● TEXTO FORNECIDO
►
- Relator(a)
- Ministro Ricardo Villas Bôas Cueva
- Órgão julgador
- Terceira Turma
- Data do julgamento
- 15/09/2025
- Data de publicação
- 18/09/2025
STJ – Acórdão, Rel. Ministro Ricardo Villas Bôas Cueva, Terceira Turma, j. 15/09/2025, p. 18/09/2025
AGRAVO EM RECURSO ESPECIAL. PROCESSUAL CIVIL E PLANO DE SAÚDE. AÇÃO DE OBRIGAÇÃO DE FAZER. VIOLAÇÃO DA COISA JULGADA. AUSÊNCIA DE PREQUESTIONAMENTO. SÚMULA N. 211/STJ. DECISÃO EXTRA PETITA. NÃO OCORRÊNCIA. INTERPRETAÇÃO LÓGICO-SISTEMÁTICA DO PEDIDO. COPARTICIPAÇÃO. CLÁUSULA VÁLIDA. RETORNO DOS AUTOS AO TRIBUNAL DE ORIGEM PARA NOVO JULGAMENTO. 1. A falta de prequestionamento da matéria suscitada no recurso especial, a despeito da oposição de declaratórios, impede seu conhecimento, a teor da Súmula nº 211 do Superior Tribunal de Justiça. 2. Nos termos da jurisprudência do STJ, o pedido inicial deve ser interpretado em consonância com a pretensão deduzida na exordial como um todo, não se restringindo aos termos estritos do capítulo específico. 3. A jurisprudência do Superior Tribunal de Justiça consolidou-se no sentido da legalidade, em tese, de cláusula contratual de plano privado de assistência à saúde que estabeleça a coparticipação do usuário nas despesas médico-hospitalares, desde que não implique financiamento integral do procedimento pelo beneficiário ou configure fator de limitação grave ou de inviabilização do acesso aos serviços de saúde. 4. Hipótese em que o Tribunal de origem afastou genericamente a cobrança da coparticipação, como consequência lógica do dever de cobertura integral, sem, contudo, analisar as particularidades da cláusula no caso concreto e verificar se os valores impostos ao beneficiário seriam desarrazoados ou restritivos ao tratamento, o que impõe a ordem de retorno dos autos para nova apreciação da matéria. 5. Agravo conhecido para dar parcial provimento ao recurso especial. (AREsp n. 2.881.129/MG, relator Ministro Ricardo Villas Bôas Cueva, Terceira Turma, julgado em 15/9/2025, DJEN de 18/9/2025.)
◄
● ITENS FORNECIDOS
►
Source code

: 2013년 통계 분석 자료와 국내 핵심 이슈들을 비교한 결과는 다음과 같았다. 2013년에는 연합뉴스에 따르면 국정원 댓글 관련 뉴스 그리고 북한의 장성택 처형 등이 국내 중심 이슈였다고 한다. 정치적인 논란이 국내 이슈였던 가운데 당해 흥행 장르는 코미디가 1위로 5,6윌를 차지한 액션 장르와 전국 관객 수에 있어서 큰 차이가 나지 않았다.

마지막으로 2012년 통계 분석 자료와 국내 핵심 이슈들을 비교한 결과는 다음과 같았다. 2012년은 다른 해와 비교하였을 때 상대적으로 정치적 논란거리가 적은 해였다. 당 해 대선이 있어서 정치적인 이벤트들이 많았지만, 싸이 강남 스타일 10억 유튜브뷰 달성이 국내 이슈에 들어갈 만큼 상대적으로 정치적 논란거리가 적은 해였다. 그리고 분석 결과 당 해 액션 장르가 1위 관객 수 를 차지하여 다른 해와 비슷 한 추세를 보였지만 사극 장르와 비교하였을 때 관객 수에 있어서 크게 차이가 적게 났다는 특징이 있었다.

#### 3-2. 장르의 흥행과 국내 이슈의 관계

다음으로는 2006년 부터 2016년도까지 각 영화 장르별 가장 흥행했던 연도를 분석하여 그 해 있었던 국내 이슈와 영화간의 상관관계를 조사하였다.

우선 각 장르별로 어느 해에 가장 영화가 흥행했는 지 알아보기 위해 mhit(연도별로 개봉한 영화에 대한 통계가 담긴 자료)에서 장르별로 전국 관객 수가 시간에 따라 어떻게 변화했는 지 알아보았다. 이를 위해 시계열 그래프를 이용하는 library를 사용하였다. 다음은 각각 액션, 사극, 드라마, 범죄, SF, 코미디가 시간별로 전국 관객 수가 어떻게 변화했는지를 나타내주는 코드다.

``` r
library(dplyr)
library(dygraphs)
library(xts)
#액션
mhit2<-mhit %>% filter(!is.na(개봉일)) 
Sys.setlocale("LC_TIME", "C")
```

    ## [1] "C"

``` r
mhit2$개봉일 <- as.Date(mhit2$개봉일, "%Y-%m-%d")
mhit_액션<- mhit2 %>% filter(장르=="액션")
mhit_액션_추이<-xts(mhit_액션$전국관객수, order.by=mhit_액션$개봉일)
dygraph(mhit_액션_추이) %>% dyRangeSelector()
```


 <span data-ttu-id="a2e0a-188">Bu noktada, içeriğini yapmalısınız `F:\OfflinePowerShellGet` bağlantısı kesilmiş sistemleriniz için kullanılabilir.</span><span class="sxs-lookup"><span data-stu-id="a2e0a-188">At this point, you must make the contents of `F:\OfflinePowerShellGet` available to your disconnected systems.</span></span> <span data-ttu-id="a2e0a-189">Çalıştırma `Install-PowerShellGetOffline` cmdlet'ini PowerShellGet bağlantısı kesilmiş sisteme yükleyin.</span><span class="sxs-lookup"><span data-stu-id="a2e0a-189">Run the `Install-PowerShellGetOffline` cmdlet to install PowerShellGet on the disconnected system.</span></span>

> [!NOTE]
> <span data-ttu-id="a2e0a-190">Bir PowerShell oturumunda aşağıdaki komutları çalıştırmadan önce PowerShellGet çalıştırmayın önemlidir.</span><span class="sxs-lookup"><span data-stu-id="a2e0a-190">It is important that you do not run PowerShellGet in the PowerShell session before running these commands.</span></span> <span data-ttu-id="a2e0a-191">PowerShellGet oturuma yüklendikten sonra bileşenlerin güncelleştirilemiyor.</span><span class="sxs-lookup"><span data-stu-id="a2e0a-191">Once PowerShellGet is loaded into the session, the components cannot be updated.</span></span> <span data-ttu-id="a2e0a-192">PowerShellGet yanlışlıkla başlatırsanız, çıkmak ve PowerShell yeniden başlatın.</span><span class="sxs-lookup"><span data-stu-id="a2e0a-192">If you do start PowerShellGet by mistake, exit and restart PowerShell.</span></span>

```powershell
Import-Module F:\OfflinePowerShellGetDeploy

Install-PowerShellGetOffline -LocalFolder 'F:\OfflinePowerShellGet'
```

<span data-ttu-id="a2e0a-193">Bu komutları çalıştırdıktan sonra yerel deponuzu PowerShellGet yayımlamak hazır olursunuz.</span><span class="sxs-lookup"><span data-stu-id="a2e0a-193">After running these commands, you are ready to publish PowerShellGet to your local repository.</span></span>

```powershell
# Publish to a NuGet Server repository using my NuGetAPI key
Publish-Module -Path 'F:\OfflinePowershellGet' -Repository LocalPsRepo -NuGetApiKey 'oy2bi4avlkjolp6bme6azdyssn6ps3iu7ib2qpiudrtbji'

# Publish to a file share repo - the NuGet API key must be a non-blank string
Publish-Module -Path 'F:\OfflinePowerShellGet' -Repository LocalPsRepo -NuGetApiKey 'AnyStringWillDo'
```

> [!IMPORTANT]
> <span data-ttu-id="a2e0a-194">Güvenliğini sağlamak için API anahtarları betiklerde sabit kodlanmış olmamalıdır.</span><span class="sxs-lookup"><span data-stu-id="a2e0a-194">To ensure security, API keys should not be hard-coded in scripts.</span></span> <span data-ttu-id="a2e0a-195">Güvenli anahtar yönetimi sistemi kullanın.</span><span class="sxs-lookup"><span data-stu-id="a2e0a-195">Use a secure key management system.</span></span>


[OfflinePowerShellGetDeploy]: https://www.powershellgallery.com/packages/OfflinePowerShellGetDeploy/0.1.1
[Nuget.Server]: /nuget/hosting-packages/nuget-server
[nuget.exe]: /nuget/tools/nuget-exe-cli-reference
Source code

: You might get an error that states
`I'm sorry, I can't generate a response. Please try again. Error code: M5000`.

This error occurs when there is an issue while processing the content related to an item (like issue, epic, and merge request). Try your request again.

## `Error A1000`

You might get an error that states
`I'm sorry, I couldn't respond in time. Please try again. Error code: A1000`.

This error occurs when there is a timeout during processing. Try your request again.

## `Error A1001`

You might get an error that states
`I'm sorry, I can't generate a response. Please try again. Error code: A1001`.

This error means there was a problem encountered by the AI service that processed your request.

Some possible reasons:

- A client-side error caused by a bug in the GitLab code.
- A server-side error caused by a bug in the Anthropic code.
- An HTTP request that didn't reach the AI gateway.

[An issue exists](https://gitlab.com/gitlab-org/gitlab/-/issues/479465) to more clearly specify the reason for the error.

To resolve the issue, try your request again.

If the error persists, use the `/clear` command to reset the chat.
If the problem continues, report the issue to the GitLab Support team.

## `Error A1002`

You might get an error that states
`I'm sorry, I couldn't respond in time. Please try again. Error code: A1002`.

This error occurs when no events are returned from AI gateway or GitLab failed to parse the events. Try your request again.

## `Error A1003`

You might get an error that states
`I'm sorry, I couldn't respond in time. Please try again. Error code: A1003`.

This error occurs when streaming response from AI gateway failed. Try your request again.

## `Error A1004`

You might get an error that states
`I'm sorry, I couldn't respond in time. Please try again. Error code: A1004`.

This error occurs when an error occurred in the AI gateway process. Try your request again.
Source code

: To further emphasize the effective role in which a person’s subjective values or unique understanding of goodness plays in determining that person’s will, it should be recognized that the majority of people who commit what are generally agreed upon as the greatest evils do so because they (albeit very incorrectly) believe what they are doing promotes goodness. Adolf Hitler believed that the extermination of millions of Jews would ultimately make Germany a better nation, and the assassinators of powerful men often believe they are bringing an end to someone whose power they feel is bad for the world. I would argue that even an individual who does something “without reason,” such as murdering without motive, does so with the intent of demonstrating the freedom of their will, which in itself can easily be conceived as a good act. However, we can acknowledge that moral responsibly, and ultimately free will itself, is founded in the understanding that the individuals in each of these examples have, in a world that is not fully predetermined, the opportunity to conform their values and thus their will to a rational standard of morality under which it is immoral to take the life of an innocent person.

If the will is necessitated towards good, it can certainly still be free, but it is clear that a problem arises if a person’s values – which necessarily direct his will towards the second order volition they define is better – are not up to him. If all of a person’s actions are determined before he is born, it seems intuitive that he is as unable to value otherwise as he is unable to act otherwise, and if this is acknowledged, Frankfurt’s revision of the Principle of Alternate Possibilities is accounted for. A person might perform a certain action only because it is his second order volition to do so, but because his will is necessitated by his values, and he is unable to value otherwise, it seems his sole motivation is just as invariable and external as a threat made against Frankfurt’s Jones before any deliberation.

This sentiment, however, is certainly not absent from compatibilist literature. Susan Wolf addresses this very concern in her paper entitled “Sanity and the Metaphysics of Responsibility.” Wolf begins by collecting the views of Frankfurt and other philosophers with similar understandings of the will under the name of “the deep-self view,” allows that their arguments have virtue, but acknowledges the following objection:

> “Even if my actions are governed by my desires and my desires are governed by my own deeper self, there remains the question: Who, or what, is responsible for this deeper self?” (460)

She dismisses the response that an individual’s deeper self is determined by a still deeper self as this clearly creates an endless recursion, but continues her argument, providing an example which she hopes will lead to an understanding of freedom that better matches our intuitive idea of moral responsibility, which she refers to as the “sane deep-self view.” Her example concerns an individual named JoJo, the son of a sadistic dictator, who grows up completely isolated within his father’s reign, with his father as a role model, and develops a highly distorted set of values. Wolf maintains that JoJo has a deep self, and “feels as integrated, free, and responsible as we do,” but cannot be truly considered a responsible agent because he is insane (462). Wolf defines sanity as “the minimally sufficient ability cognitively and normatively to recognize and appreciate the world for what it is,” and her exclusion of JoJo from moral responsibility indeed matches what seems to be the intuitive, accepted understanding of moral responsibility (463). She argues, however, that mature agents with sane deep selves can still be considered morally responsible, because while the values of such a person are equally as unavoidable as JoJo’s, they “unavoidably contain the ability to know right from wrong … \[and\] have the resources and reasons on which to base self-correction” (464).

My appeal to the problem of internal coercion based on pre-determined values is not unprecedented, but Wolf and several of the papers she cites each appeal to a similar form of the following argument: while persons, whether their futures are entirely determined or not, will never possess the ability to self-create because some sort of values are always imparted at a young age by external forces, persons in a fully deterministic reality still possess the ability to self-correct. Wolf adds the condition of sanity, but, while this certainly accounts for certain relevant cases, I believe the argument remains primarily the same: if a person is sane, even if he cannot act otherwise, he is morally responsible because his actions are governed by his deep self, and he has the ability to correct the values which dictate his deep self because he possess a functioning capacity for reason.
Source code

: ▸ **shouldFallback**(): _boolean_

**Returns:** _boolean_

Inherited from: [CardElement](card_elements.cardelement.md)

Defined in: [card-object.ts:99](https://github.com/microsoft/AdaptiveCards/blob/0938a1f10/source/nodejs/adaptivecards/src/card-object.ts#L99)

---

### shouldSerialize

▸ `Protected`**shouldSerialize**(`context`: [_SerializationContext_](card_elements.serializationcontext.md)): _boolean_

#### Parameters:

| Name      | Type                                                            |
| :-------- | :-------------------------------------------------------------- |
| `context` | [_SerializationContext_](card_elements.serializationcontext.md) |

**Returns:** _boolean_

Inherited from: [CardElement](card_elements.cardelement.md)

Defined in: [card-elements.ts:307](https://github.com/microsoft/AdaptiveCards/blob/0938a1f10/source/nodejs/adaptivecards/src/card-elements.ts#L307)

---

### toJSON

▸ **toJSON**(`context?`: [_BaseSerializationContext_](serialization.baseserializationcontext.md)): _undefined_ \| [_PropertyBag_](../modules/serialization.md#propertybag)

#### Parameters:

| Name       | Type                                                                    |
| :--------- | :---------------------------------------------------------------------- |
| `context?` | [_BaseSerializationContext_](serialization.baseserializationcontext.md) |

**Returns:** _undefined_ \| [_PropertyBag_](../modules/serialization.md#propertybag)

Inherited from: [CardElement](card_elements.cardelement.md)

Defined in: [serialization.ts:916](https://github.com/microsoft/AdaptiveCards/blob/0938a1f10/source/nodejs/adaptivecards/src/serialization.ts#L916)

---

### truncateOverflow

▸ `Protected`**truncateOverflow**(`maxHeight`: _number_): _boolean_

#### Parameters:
◄
● INSTRUÇÕES
- a) Indique se cada afirmação abaixo está de acordo com o acórdão, respondendo sim ou não e citando literalmente as palavras do texto que o comprovam: (i) o julgamento foi realizado pela Terceira Turma em 15/09/2025; (ii) o Tribunal de origem examinou as particularidades da cláusula de coparticipação no caso concreto; (iii) o agravo foi conhecido para dar provimento integral ao recurso especial.
- b) Conforme o acórdão, qual súmula impede o conhecimento do recurso especial quando falta prequestionamento da matéria suscitada?
- c) Relacione todos os campos de identificação que aparecem no início do acórdão, cada um acompanhado do valor correspondente.
Os itens não são necessários para a realização das tarefas.

● RESPOSTAS
- a)
(i) Sim: "Terceira Turma, j. 15/09/2025".
(ii) Não: "sem, contudo, analisar as particularidades da cláusula no caso concreto".
(iii) Não: "Agravo conhecido para dar parcial provimento ao recurso especial."

- b) A Súmula nº 211 do Superior Tribunal de Justiça.

- c)
Relator(a): Ministro Ricardo Villas Bôas Cueva
Órgão julgador: Terceira Turma
Data do julgamento: 15/09/2025
Data de publicação: 18/09/2025